[Labeled contour entries]

>>>

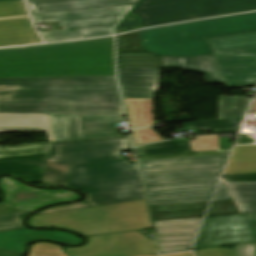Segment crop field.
I'll return each mask as SVG.
<instances>
[{
  "mask_svg": "<svg viewBox=\"0 0 256 256\" xmlns=\"http://www.w3.org/2000/svg\"><path fill=\"white\" fill-rule=\"evenodd\" d=\"M48 114L124 116L115 76L0 78V132H47Z\"/></svg>",
  "mask_w": 256,
  "mask_h": 256,
  "instance_id": "obj_1",
  "label": "crop field"
},
{
  "mask_svg": "<svg viewBox=\"0 0 256 256\" xmlns=\"http://www.w3.org/2000/svg\"><path fill=\"white\" fill-rule=\"evenodd\" d=\"M115 75L113 38L0 49V77Z\"/></svg>",
  "mask_w": 256,
  "mask_h": 256,
  "instance_id": "obj_2",
  "label": "crop field"
},
{
  "mask_svg": "<svg viewBox=\"0 0 256 256\" xmlns=\"http://www.w3.org/2000/svg\"><path fill=\"white\" fill-rule=\"evenodd\" d=\"M227 156L140 162L149 205L209 201Z\"/></svg>",
  "mask_w": 256,
  "mask_h": 256,
  "instance_id": "obj_3",
  "label": "crop field"
},
{
  "mask_svg": "<svg viewBox=\"0 0 256 256\" xmlns=\"http://www.w3.org/2000/svg\"><path fill=\"white\" fill-rule=\"evenodd\" d=\"M71 167L69 187L86 194L85 202L92 206L83 203L56 206L37 214L145 199L138 166L128 165L126 159Z\"/></svg>",
  "mask_w": 256,
  "mask_h": 256,
  "instance_id": "obj_4",
  "label": "crop field"
},
{
  "mask_svg": "<svg viewBox=\"0 0 256 256\" xmlns=\"http://www.w3.org/2000/svg\"><path fill=\"white\" fill-rule=\"evenodd\" d=\"M29 223L36 227L68 228L86 237L150 227L145 200L37 215Z\"/></svg>",
  "mask_w": 256,
  "mask_h": 256,
  "instance_id": "obj_5",
  "label": "crop field"
},
{
  "mask_svg": "<svg viewBox=\"0 0 256 256\" xmlns=\"http://www.w3.org/2000/svg\"><path fill=\"white\" fill-rule=\"evenodd\" d=\"M130 149L129 136L51 143L42 186H68L71 165L120 159Z\"/></svg>",
  "mask_w": 256,
  "mask_h": 256,
  "instance_id": "obj_6",
  "label": "crop field"
},
{
  "mask_svg": "<svg viewBox=\"0 0 256 256\" xmlns=\"http://www.w3.org/2000/svg\"><path fill=\"white\" fill-rule=\"evenodd\" d=\"M256 10V0H141L132 11L142 27Z\"/></svg>",
  "mask_w": 256,
  "mask_h": 256,
  "instance_id": "obj_7",
  "label": "crop field"
},
{
  "mask_svg": "<svg viewBox=\"0 0 256 256\" xmlns=\"http://www.w3.org/2000/svg\"><path fill=\"white\" fill-rule=\"evenodd\" d=\"M134 6L73 10L32 16L35 23L61 21L63 30L40 32L46 42H52L115 34L116 26Z\"/></svg>",
  "mask_w": 256,
  "mask_h": 256,
  "instance_id": "obj_8",
  "label": "crop field"
},
{
  "mask_svg": "<svg viewBox=\"0 0 256 256\" xmlns=\"http://www.w3.org/2000/svg\"><path fill=\"white\" fill-rule=\"evenodd\" d=\"M170 27L183 56L214 54L208 39L256 31V12Z\"/></svg>",
  "mask_w": 256,
  "mask_h": 256,
  "instance_id": "obj_9",
  "label": "crop field"
},
{
  "mask_svg": "<svg viewBox=\"0 0 256 256\" xmlns=\"http://www.w3.org/2000/svg\"><path fill=\"white\" fill-rule=\"evenodd\" d=\"M219 76L230 87L256 85V32L209 39Z\"/></svg>",
  "mask_w": 256,
  "mask_h": 256,
  "instance_id": "obj_10",
  "label": "crop field"
},
{
  "mask_svg": "<svg viewBox=\"0 0 256 256\" xmlns=\"http://www.w3.org/2000/svg\"><path fill=\"white\" fill-rule=\"evenodd\" d=\"M256 242V214L207 218L194 250Z\"/></svg>",
  "mask_w": 256,
  "mask_h": 256,
  "instance_id": "obj_11",
  "label": "crop field"
},
{
  "mask_svg": "<svg viewBox=\"0 0 256 256\" xmlns=\"http://www.w3.org/2000/svg\"><path fill=\"white\" fill-rule=\"evenodd\" d=\"M69 256H140L156 254L154 240L138 231L88 238L86 245L67 248Z\"/></svg>",
  "mask_w": 256,
  "mask_h": 256,
  "instance_id": "obj_12",
  "label": "crop field"
},
{
  "mask_svg": "<svg viewBox=\"0 0 256 256\" xmlns=\"http://www.w3.org/2000/svg\"><path fill=\"white\" fill-rule=\"evenodd\" d=\"M50 143L0 147V174L41 182Z\"/></svg>",
  "mask_w": 256,
  "mask_h": 256,
  "instance_id": "obj_13",
  "label": "crop field"
},
{
  "mask_svg": "<svg viewBox=\"0 0 256 256\" xmlns=\"http://www.w3.org/2000/svg\"><path fill=\"white\" fill-rule=\"evenodd\" d=\"M55 140L117 135L113 124L123 117L49 115Z\"/></svg>",
  "mask_w": 256,
  "mask_h": 256,
  "instance_id": "obj_14",
  "label": "crop field"
},
{
  "mask_svg": "<svg viewBox=\"0 0 256 256\" xmlns=\"http://www.w3.org/2000/svg\"><path fill=\"white\" fill-rule=\"evenodd\" d=\"M202 219L153 222L161 254L190 250Z\"/></svg>",
  "mask_w": 256,
  "mask_h": 256,
  "instance_id": "obj_15",
  "label": "crop field"
},
{
  "mask_svg": "<svg viewBox=\"0 0 256 256\" xmlns=\"http://www.w3.org/2000/svg\"><path fill=\"white\" fill-rule=\"evenodd\" d=\"M118 78L123 98H153L159 70L118 69Z\"/></svg>",
  "mask_w": 256,
  "mask_h": 256,
  "instance_id": "obj_16",
  "label": "crop field"
},
{
  "mask_svg": "<svg viewBox=\"0 0 256 256\" xmlns=\"http://www.w3.org/2000/svg\"><path fill=\"white\" fill-rule=\"evenodd\" d=\"M128 35V38L126 37ZM117 37L118 68L138 69H161L163 68L162 58L154 54H128L119 52H140L144 51L139 47V31ZM126 39H129L130 50H128Z\"/></svg>",
  "mask_w": 256,
  "mask_h": 256,
  "instance_id": "obj_17",
  "label": "crop field"
},
{
  "mask_svg": "<svg viewBox=\"0 0 256 256\" xmlns=\"http://www.w3.org/2000/svg\"><path fill=\"white\" fill-rule=\"evenodd\" d=\"M256 172V141L243 127L223 175Z\"/></svg>",
  "mask_w": 256,
  "mask_h": 256,
  "instance_id": "obj_18",
  "label": "crop field"
},
{
  "mask_svg": "<svg viewBox=\"0 0 256 256\" xmlns=\"http://www.w3.org/2000/svg\"><path fill=\"white\" fill-rule=\"evenodd\" d=\"M31 239H53L68 244L80 242L76 236L63 232H35L22 229L0 233V250L21 253L23 245Z\"/></svg>",
  "mask_w": 256,
  "mask_h": 256,
  "instance_id": "obj_19",
  "label": "crop field"
},
{
  "mask_svg": "<svg viewBox=\"0 0 256 256\" xmlns=\"http://www.w3.org/2000/svg\"><path fill=\"white\" fill-rule=\"evenodd\" d=\"M32 14L136 4L138 0H27Z\"/></svg>",
  "mask_w": 256,
  "mask_h": 256,
  "instance_id": "obj_20",
  "label": "crop field"
},
{
  "mask_svg": "<svg viewBox=\"0 0 256 256\" xmlns=\"http://www.w3.org/2000/svg\"><path fill=\"white\" fill-rule=\"evenodd\" d=\"M42 43L29 18L0 21V47Z\"/></svg>",
  "mask_w": 256,
  "mask_h": 256,
  "instance_id": "obj_21",
  "label": "crop field"
},
{
  "mask_svg": "<svg viewBox=\"0 0 256 256\" xmlns=\"http://www.w3.org/2000/svg\"><path fill=\"white\" fill-rule=\"evenodd\" d=\"M141 47L158 56H181L169 26L141 32Z\"/></svg>",
  "mask_w": 256,
  "mask_h": 256,
  "instance_id": "obj_22",
  "label": "crop field"
},
{
  "mask_svg": "<svg viewBox=\"0 0 256 256\" xmlns=\"http://www.w3.org/2000/svg\"><path fill=\"white\" fill-rule=\"evenodd\" d=\"M209 202L204 203H192V204H180V205H168V206H156L150 207L153 221L159 220H172V219H184V218H197L203 217L205 211H192V212H174V213H164L171 211H183V210H195V209H205Z\"/></svg>",
  "mask_w": 256,
  "mask_h": 256,
  "instance_id": "obj_23",
  "label": "crop field"
},
{
  "mask_svg": "<svg viewBox=\"0 0 256 256\" xmlns=\"http://www.w3.org/2000/svg\"><path fill=\"white\" fill-rule=\"evenodd\" d=\"M185 69L204 74L206 83H222L214 55L183 58Z\"/></svg>",
  "mask_w": 256,
  "mask_h": 256,
  "instance_id": "obj_24",
  "label": "crop field"
},
{
  "mask_svg": "<svg viewBox=\"0 0 256 256\" xmlns=\"http://www.w3.org/2000/svg\"><path fill=\"white\" fill-rule=\"evenodd\" d=\"M241 213H256V184H226Z\"/></svg>",
  "mask_w": 256,
  "mask_h": 256,
  "instance_id": "obj_25",
  "label": "crop field"
},
{
  "mask_svg": "<svg viewBox=\"0 0 256 256\" xmlns=\"http://www.w3.org/2000/svg\"><path fill=\"white\" fill-rule=\"evenodd\" d=\"M137 155L192 152L189 141H169L136 148Z\"/></svg>",
  "mask_w": 256,
  "mask_h": 256,
  "instance_id": "obj_26",
  "label": "crop field"
},
{
  "mask_svg": "<svg viewBox=\"0 0 256 256\" xmlns=\"http://www.w3.org/2000/svg\"><path fill=\"white\" fill-rule=\"evenodd\" d=\"M243 118L211 120L200 122H189L184 125H191L192 130H213L214 133L236 132Z\"/></svg>",
  "mask_w": 256,
  "mask_h": 256,
  "instance_id": "obj_27",
  "label": "crop field"
},
{
  "mask_svg": "<svg viewBox=\"0 0 256 256\" xmlns=\"http://www.w3.org/2000/svg\"><path fill=\"white\" fill-rule=\"evenodd\" d=\"M197 256H256V243L236 245L233 249L212 248L194 251Z\"/></svg>",
  "mask_w": 256,
  "mask_h": 256,
  "instance_id": "obj_28",
  "label": "crop field"
},
{
  "mask_svg": "<svg viewBox=\"0 0 256 256\" xmlns=\"http://www.w3.org/2000/svg\"><path fill=\"white\" fill-rule=\"evenodd\" d=\"M235 96H220L219 119L243 117L251 99L238 96L234 107L245 109H231Z\"/></svg>",
  "mask_w": 256,
  "mask_h": 256,
  "instance_id": "obj_29",
  "label": "crop field"
},
{
  "mask_svg": "<svg viewBox=\"0 0 256 256\" xmlns=\"http://www.w3.org/2000/svg\"><path fill=\"white\" fill-rule=\"evenodd\" d=\"M196 141H190L193 152L219 150V135L195 136Z\"/></svg>",
  "mask_w": 256,
  "mask_h": 256,
  "instance_id": "obj_30",
  "label": "crop field"
},
{
  "mask_svg": "<svg viewBox=\"0 0 256 256\" xmlns=\"http://www.w3.org/2000/svg\"><path fill=\"white\" fill-rule=\"evenodd\" d=\"M240 213L234 200L213 202L207 217Z\"/></svg>",
  "mask_w": 256,
  "mask_h": 256,
  "instance_id": "obj_31",
  "label": "crop field"
},
{
  "mask_svg": "<svg viewBox=\"0 0 256 256\" xmlns=\"http://www.w3.org/2000/svg\"><path fill=\"white\" fill-rule=\"evenodd\" d=\"M27 213L28 212L25 211H19L16 213L0 216V232L24 228V226L21 224L23 218L20 216Z\"/></svg>",
  "mask_w": 256,
  "mask_h": 256,
  "instance_id": "obj_32",
  "label": "crop field"
},
{
  "mask_svg": "<svg viewBox=\"0 0 256 256\" xmlns=\"http://www.w3.org/2000/svg\"><path fill=\"white\" fill-rule=\"evenodd\" d=\"M229 152H230V150H226V151L198 152V153H183V154H166V155L143 156V157H138V159H139V161H144V160L180 158V157L221 155V154H229Z\"/></svg>",
  "mask_w": 256,
  "mask_h": 256,
  "instance_id": "obj_33",
  "label": "crop field"
},
{
  "mask_svg": "<svg viewBox=\"0 0 256 256\" xmlns=\"http://www.w3.org/2000/svg\"><path fill=\"white\" fill-rule=\"evenodd\" d=\"M27 14L23 1L0 3V17Z\"/></svg>",
  "mask_w": 256,
  "mask_h": 256,
  "instance_id": "obj_34",
  "label": "crop field"
},
{
  "mask_svg": "<svg viewBox=\"0 0 256 256\" xmlns=\"http://www.w3.org/2000/svg\"><path fill=\"white\" fill-rule=\"evenodd\" d=\"M136 29H139V19L138 17L129 14L117 26L116 34Z\"/></svg>",
  "mask_w": 256,
  "mask_h": 256,
  "instance_id": "obj_35",
  "label": "crop field"
},
{
  "mask_svg": "<svg viewBox=\"0 0 256 256\" xmlns=\"http://www.w3.org/2000/svg\"><path fill=\"white\" fill-rule=\"evenodd\" d=\"M226 182H256V174L223 176Z\"/></svg>",
  "mask_w": 256,
  "mask_h": 256,
  "instance_id": "obj_36",
  "label": "crop field"
},
{
  "mask_svg": "<svg viewBox=\"0 0 256 256\" xmlns=\"http://www.w3.org/2000/svg\"><path fill=\"white\" fill-rule=\"evenodd\" d=\"M164 68H180L184 69L182 58L163 57Z\"/></svg>",
  "mask_w": 256,
  "mask_h": 256,
  "instance_id": "obj_37",
  "label": "crop field"
},
{
  "mask_svg": "<svg viewBox=\"0 0 256 256\" xmlns=\"http://www.w3.org/2000/svg\"><path fill=\"white\" fill-rule=\"evenodd\" d=\"M233 199L225 184L221 181L213 201Z\"/></svg>",
  "mask_w": 256,
  "mask_h": 256,
  "instance_id": "obj_38",
  "label": "crop field"
},
{
  "mask_svg": "<svg viewBox=\"0 0 256 256\" xmlns=\"http://www.w3.org/2000/svg\"><path fill=\"white\" fill-rule=\"evenodd\" d=\"M16 210L15 207L9 205L7 202L0 203V214Z\"/></svg>",
  "mask_w": 256,
  "mask_h": 256,
  "instance_id": "obj_39",
  "label": "crop field"
},
{
  "mask_svg": "<svg viewBox=\"0 0 256 256\" xmlns=\"http://www.w3.org/2000/svg\"><path fill=\"white\" fill-rule=\"evenodd\" d=\"M157 256V255H154ZM161 256H192L190 252H184V253H175V254H166Z\"/></svg>",
  "mask_w": 256,
  "mask_h": 256,
  "instance_id": "obj_40",
  "label": "crop field"
},
{
  "mask_svg": "<svg viewBox=\"0 0 256 256\" xmlns=\"http://www.w3.org/2000/svg\"><path fill=\"white\" fill-rule=\"evenodd\" d=\"M248 113H256V96Z\"/></svg>",
  "mask_w": 256,
  "mask_h": 256,
  "instance_id": "obj_41",
  "label": "crop field"
},
{
  "mask_svg": "<svg viewBox=\"0 0 256 256\" xmlns=\"http://www.w3.org/2000/svg\"><path fill=\"white\" fill-rule=\"evenodd\" d=\"M21 254H16V253H7V252H1L0 251V256H20Z\"/></svg>",
  "mask_w": 256,
  "mask_h": 256,
  "instance_id": "obj_42",
  "label": "crop field"
},
{
  "mask_svg": "<svg viewBox=\"0 0 256 256\" xmlns=\"http://www.w3.org/2000/svg\"><path fill=\"white\" fill-rule=\"evenodd\" d=\"M24 17H29V16L28 15H24V16L6 17V18H0V20L14 19V18H24Z\"/></svg>",
  "mask_w": 256,
  "mask_h": 256,
  "instance_id": "obj_43",
  "label": "crop field"
},
{
  "mask_svg": "<svg viewBox=\"0 0 256 256\" xmlns=\"http://www.w3.org/2000/svg\"><path fill=\"white\" fill-rule=\"evenodd\" d=\"M251 131L253 132V139L256 140V130H251Z\"/></svg>",
  "mask_w": 256,
  "mask_h": 256,
  "instance_id": "obj_44",
  "label": "crop field"
},
{
  "mask_svg": "<svg viewBox=\"0 0 256 256\" xmlns=\"http://www.w3.org/2000/svg\"><path fill=\"white\" fill-rule=\"evenodd\" d=\"M249 117H256V114H248Z\"/></svg>",
  "mask_w": 256,
  "mask_h": 256,
  "instance_id": "obj_45",
  "label": "crop field"
},
{
  "mask_svg": "<svg viewBox=\"0 0 256 256\" xmlns=\"http://www.w3.org/2000/svg\"><path fill=\"white\" fill-rule=\"evenodd\" d=\"M6 1H16V0H0V2H6Z\"/></svg>",
  "mask_w": 256,
  "mask_h": 256,
  "instance_id": "obj_46",
  "label": "crop field"
}]
</instances>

<<<

#### TASK INSTRUCTIONS:
Copy the items word for word, starting at their first line and stopping after the line that contains "114L124 116L115 76L0". Leave the pictures out of your copy.

#### FINAL RESULT:
Segment crop field.
I'll return each mask as SVG.
<instances>
[{
  "mask_svg": "<svg viewBox=\"0 0 256 256\" xmlns=\"http://www.w3.org/2000/svg\"><path fill=\"white\" fill-rule=\"evenodd\" d=\"M48 114L124 116L115 76L0 78V132H47Z\"/></svg>",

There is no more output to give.